→ **What needs to be done**
Start at the line with "0: (66, 190, 16.75)" in the records below, stop at the line with "36: (661, 175, 107.24)", and return every line in that span exactly, the two end lines included.

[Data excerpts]
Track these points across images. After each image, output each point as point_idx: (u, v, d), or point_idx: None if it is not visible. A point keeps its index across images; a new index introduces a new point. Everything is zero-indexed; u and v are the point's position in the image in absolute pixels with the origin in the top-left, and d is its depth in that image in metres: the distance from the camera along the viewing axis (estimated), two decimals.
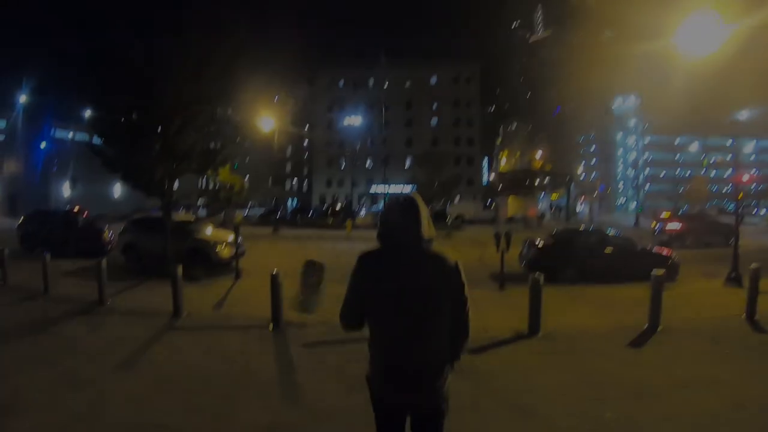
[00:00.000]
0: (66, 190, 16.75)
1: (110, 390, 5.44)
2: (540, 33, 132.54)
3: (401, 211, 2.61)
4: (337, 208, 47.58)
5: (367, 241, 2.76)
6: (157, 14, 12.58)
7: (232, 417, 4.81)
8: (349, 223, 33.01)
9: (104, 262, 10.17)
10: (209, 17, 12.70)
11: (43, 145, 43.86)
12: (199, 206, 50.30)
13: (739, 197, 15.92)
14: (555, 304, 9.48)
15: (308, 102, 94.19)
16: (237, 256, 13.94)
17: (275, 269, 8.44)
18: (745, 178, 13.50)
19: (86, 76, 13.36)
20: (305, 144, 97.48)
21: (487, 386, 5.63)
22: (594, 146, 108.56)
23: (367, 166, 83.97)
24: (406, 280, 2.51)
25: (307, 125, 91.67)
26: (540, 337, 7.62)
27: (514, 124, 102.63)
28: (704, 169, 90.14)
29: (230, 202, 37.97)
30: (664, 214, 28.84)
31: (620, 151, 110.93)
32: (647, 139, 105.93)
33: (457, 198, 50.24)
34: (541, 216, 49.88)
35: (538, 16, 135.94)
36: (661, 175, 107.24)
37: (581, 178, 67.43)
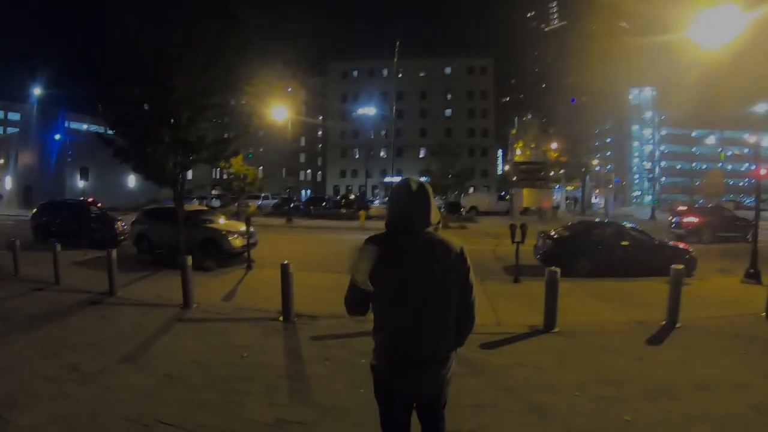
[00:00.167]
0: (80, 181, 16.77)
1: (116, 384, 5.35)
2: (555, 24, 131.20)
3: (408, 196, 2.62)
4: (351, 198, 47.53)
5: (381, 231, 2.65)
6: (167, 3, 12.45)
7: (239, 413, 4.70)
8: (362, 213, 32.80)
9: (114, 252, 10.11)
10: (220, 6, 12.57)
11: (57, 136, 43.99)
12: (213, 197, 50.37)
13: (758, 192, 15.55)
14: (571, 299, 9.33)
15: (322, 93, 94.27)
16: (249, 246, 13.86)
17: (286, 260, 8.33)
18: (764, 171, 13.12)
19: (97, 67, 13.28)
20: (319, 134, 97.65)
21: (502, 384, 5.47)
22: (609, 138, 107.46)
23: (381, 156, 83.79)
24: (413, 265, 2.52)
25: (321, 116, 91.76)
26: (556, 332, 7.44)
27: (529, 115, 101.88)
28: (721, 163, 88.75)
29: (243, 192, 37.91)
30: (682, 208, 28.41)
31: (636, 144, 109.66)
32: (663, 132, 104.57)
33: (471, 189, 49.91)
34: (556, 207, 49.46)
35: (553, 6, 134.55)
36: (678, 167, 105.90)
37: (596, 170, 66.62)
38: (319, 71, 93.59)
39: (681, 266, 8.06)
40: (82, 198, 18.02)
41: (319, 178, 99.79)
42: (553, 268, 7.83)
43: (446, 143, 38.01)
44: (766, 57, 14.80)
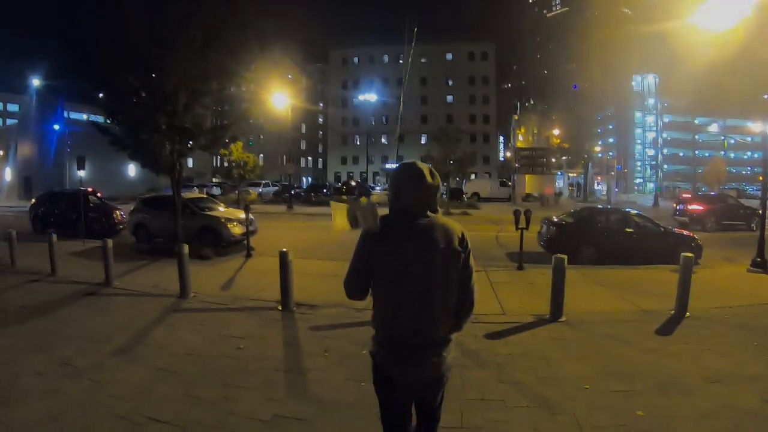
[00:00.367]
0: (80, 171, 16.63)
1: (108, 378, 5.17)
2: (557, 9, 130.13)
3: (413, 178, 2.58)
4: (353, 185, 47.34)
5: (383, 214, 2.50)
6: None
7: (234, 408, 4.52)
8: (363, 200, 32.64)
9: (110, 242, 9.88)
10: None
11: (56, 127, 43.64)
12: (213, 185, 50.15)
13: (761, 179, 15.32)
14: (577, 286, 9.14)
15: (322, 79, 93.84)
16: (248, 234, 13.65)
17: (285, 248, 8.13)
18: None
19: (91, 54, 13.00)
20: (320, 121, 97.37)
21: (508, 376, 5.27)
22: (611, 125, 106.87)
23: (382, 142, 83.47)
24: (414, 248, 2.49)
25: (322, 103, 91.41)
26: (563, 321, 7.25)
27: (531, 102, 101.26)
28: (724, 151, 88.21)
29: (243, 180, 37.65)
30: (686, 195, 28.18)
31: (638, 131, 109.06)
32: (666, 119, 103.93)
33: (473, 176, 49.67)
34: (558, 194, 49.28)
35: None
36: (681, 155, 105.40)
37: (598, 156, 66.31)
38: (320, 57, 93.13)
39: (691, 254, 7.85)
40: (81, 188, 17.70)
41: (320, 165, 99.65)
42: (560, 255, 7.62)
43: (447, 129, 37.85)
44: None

---

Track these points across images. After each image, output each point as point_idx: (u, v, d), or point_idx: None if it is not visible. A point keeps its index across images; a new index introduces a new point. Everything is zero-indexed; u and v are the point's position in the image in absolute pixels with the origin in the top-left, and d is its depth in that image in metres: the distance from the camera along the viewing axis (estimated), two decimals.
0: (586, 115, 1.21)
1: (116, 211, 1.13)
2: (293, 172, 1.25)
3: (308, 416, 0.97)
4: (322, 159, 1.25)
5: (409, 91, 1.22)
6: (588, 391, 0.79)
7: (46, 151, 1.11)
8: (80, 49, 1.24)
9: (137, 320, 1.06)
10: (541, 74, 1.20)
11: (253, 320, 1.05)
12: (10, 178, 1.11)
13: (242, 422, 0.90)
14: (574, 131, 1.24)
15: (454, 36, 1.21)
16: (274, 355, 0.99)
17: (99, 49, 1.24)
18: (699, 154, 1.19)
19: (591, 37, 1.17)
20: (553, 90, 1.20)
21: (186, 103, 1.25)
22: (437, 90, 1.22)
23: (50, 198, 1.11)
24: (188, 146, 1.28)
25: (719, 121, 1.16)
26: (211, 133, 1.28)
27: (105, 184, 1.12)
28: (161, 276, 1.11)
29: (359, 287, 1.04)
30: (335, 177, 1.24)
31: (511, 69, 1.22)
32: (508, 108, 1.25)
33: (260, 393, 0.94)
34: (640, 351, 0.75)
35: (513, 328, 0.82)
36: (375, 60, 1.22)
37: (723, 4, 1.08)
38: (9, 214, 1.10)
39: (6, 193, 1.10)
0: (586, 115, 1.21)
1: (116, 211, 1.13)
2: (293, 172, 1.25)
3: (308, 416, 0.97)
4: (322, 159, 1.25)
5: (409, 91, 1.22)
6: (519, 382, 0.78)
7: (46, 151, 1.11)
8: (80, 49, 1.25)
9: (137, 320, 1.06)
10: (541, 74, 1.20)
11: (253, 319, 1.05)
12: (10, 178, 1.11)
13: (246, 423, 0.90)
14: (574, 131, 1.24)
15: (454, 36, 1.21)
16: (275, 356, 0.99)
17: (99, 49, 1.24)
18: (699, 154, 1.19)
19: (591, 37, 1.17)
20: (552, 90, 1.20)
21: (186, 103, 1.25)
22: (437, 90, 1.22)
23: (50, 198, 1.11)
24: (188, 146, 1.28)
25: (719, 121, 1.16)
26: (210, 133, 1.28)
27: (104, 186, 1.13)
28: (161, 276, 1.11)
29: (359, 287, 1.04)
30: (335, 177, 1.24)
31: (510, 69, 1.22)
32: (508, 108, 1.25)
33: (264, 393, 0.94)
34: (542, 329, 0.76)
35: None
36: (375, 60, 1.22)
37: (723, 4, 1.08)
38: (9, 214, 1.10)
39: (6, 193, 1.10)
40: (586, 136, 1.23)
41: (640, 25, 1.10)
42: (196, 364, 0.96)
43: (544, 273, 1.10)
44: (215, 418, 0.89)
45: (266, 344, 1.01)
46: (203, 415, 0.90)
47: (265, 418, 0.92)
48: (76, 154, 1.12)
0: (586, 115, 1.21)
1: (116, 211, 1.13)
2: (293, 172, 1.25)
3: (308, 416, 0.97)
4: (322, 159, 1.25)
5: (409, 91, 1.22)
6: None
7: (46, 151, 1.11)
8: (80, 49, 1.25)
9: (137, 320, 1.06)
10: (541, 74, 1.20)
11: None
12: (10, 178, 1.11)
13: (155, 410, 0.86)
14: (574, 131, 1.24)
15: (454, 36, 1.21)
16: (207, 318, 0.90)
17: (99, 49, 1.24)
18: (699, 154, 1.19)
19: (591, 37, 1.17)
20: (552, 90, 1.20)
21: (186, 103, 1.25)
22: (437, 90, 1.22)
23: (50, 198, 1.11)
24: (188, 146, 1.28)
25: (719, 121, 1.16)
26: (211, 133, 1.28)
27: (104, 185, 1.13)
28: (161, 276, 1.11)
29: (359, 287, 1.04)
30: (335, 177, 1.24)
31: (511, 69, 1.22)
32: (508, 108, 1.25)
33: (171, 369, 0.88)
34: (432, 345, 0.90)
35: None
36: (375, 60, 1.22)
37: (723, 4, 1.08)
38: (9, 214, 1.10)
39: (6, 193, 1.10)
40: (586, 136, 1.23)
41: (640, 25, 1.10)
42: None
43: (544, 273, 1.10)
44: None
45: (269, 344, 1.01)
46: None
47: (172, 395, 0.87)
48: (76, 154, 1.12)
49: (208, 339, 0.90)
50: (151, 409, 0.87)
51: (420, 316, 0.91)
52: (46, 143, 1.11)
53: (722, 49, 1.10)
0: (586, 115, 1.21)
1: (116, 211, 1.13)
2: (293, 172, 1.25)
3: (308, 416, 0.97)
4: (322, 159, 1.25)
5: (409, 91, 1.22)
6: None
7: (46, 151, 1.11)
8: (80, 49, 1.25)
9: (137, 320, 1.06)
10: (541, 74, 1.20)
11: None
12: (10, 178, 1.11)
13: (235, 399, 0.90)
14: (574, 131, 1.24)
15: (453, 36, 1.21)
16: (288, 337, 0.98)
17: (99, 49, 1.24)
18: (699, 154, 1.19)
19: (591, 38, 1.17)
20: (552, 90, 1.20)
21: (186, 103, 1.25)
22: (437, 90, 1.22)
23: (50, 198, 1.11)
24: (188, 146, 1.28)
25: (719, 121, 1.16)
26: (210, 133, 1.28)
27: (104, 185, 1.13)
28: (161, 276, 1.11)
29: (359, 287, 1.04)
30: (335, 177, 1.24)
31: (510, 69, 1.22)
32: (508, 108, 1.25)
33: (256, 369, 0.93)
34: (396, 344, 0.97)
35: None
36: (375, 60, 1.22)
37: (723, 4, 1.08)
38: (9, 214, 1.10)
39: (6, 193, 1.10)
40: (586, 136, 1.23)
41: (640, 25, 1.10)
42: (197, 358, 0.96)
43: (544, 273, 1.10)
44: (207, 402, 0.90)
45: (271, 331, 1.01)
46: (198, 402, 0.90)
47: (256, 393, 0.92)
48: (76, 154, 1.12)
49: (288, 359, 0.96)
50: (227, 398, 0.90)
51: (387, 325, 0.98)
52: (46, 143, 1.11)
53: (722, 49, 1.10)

--

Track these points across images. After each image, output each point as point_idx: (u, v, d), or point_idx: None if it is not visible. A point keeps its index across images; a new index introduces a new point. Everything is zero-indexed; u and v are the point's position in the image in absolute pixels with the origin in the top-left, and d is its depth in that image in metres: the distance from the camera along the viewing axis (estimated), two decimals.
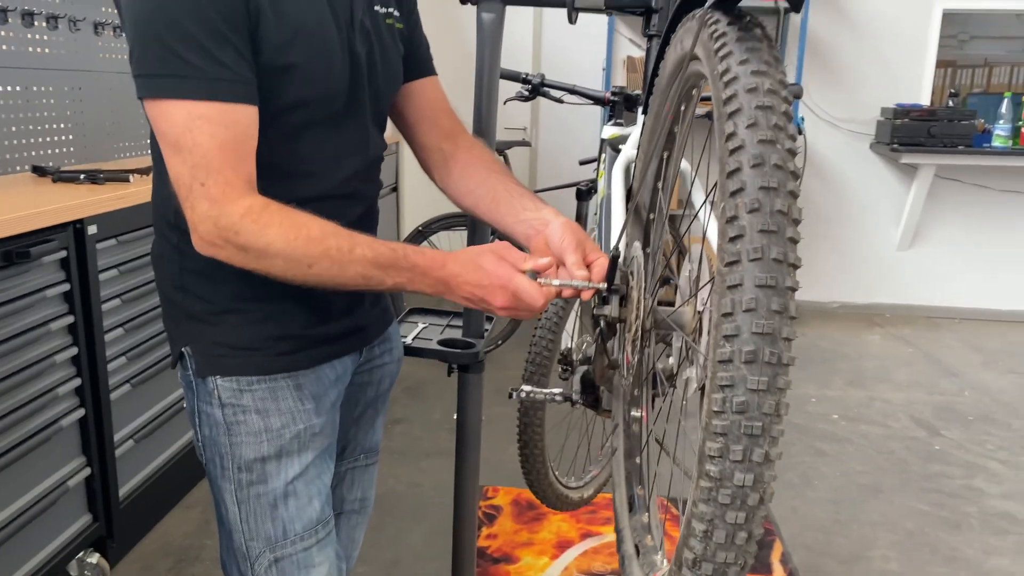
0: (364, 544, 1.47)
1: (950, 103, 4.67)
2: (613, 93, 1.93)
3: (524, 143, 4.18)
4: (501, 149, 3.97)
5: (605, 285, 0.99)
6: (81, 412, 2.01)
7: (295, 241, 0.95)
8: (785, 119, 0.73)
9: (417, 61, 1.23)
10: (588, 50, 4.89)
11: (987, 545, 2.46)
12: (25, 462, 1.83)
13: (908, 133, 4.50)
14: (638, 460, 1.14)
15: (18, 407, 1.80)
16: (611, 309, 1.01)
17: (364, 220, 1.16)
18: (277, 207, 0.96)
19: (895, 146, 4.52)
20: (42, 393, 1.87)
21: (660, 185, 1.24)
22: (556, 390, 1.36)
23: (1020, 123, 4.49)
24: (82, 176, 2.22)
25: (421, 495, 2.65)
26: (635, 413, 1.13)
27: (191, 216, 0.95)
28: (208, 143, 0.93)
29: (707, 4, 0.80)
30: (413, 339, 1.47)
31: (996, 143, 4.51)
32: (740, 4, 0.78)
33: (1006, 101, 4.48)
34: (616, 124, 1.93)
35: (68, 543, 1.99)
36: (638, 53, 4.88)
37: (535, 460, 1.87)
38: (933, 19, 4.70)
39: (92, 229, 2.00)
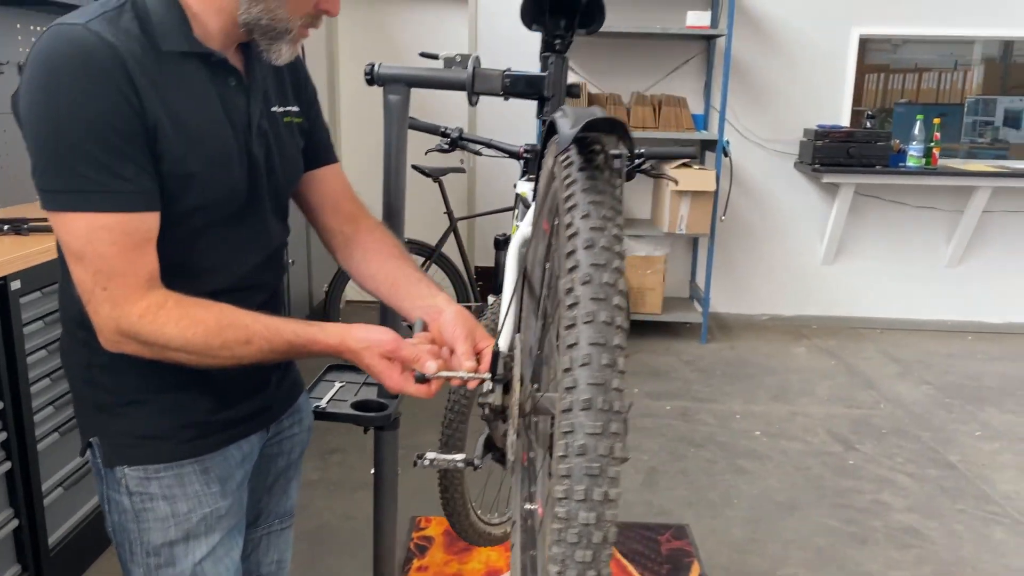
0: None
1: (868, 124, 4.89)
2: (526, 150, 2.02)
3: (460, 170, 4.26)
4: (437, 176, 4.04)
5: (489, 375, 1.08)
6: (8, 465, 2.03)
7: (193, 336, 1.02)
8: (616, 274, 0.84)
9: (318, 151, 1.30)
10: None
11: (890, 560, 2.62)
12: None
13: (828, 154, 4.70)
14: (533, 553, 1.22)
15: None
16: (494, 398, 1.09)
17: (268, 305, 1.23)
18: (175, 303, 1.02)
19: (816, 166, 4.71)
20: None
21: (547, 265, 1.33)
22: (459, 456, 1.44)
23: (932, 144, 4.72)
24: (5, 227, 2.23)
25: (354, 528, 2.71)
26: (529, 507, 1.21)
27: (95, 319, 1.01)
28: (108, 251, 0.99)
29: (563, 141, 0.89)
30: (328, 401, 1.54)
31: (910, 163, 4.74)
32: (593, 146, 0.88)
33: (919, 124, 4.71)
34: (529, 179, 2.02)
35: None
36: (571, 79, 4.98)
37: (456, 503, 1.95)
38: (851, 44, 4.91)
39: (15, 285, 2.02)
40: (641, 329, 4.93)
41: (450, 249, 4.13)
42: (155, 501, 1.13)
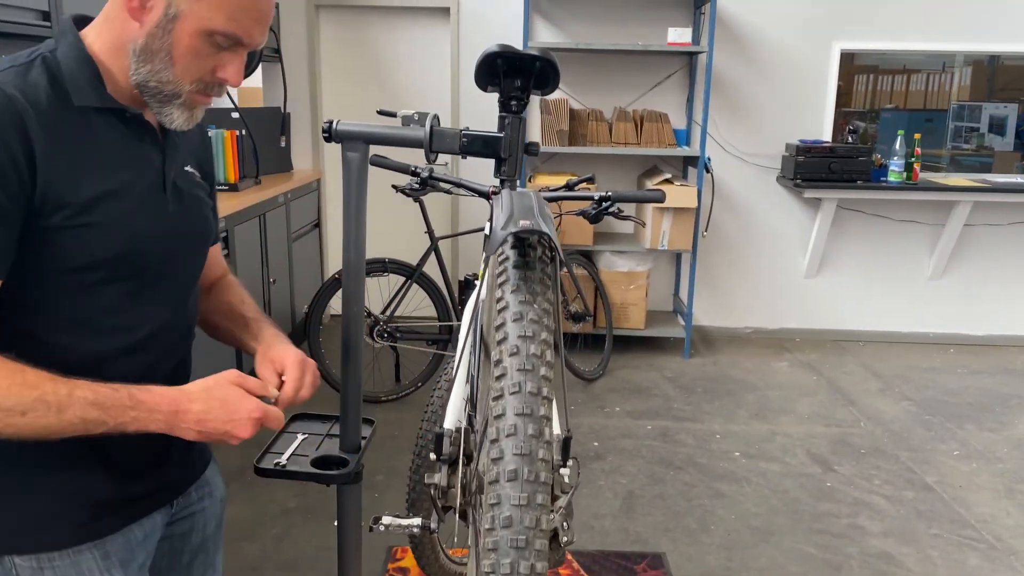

→ **Response to the task**
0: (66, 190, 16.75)
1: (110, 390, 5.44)
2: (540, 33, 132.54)
3: (401, 211, 2.61)
4: (337, 208, 47.58)
5: (367, 241, 2.76)
6: (157, 14, 12.58)
7: (232, 417, 4.81)
8: (349, 223, 33.01)
9: (104, 262, 10.17)
10: (209, 17, 12.70)
11: (43, 145, 43.86)
12: (199, 206, 50.30)
13: (739, 197, 15.92)
14: (555, 304, 9.48)
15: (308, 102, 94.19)
16: (237, 256, 13.94)
17: (275, 269, 8.44)
18: (745, 178, 13.50)
19: (86, 76, 13.36)
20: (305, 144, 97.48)
21: (487, 386, 5.63)
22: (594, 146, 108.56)
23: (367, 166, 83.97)
24: (406, 280, 2.51)
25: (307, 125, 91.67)
26: (540, 337, 7.62)
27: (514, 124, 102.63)
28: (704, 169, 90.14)
29: (230, 202, 37.97)
30: (664, 214, 28.84)
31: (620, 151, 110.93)
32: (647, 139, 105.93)
33: (457, 198, 50.24)
34: (541, 216, 49.88)
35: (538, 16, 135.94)
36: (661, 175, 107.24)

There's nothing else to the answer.